The next step is to designate Feature.ID as the row names for our taxonomy table. This helps ensure that each feature is uniquely identified and aligns with downstream analyses.

We can achieve this with the following code:

rownames(taxonomy_table_16s) <- taxonomy_table_16s$Feature.ID
taxonomy_table_16s <- taxonomy_table_16s[, -1] # This will remove the additional column

1.4. Importing phylogenetic tree

phylo_tree_16S <- read_qza("path/Feature_TreeRooted.qza")
#Extract the tree data and convert it to a phylo object
phylo_tree_16S <- phylo_tree_16S$data
class(phylo_tree_16S) # Should return as "phylo"

1.5. Importing Environmental data (response variables (biomass, TOC), etc.)

You can use these data to correlate with changes in the microbiome—not mandatory, but highly recommended. It’s always exciting to see how your variables align with shifts in the microbiome. Understanding these relationships can add depth to your findings and make your analysis far more insightful.

env_data_16S <- read_csv("path/env_data.csv")
colnames(env_data_16S)[colnames(env_data_16S) == "SampleID"] <- "" # Remove the column name for "Feature ID" in sample_info_16S
env_data_16S <- as.data.frame(env_data_16S)
head(env_data_16S)
class(env_data_16S)
Have you checked everything? Once you’ve completed Steps 1, 2, 3, and 5, don’t forget to test your data. This step is already included in the steps above, but consider this your friendly nudge to double-check everything before diving deeper. It’s like tuning an instrument before the big performance—small adjustments now ensure harmony later!
class(taxonomy_table_16S) # example for checking taxonomy table
head(rownames(taxonomy_table_16s))
head(rownames(sample_info_16S))
head(rownames(otu_table_16S))

✅ Make sure the objects have the correct class after import:

  • For the files you obtained from steps 1, 2, 3, and 5, the output should be: [1] "data.frame" and
  • For the file you obtained from step 4, the output should be: [1] "phylo"

If everything looks good with the taxonomy table and Feature.ID has been successfully set as the row names, we’re ready to move on and create the micro table! 🚀.

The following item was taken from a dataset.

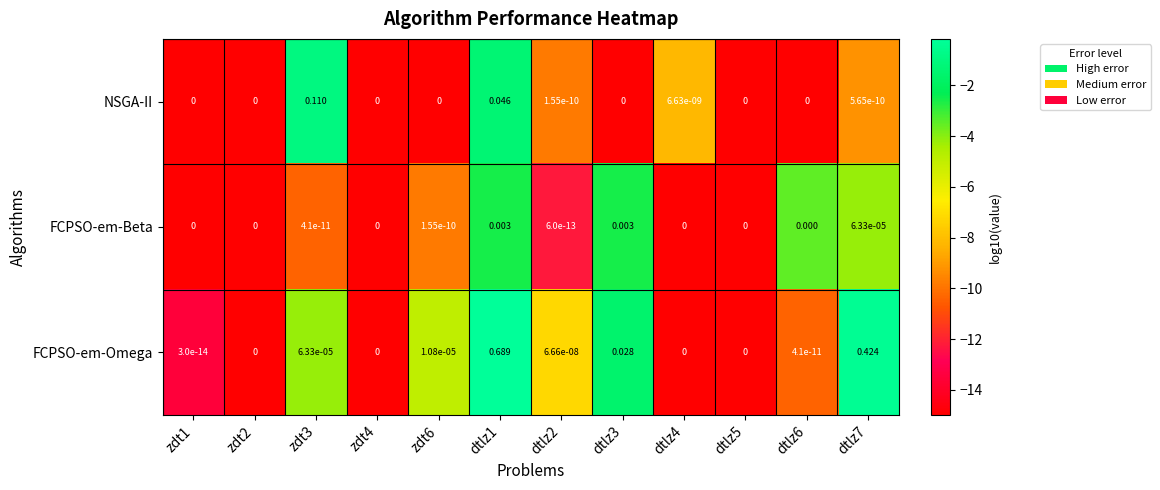

Between dtlz1 and dtlz3, which series saw the biggest shift?

FCPSO-em-Omega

However, if something doesn’t look right, don’t ignore it. It’s important to troubleshoot and resolve any issues with the table before proceeding. Most of the issues arise from the incorrect recognition fof row names and column headers.

Using rownames(your_data_frame) and colnames(your_data_frame) is very helpful for checking and assigning the correct identifiers. You can assign row names from a specific column by using rownames(your_data_frame) <- your_data_frame$CorrectHeader.

It is important that the column name (CorrectHeader) is exactly correct, including capitalization or any special characters, to ensure the row assignments are accurate.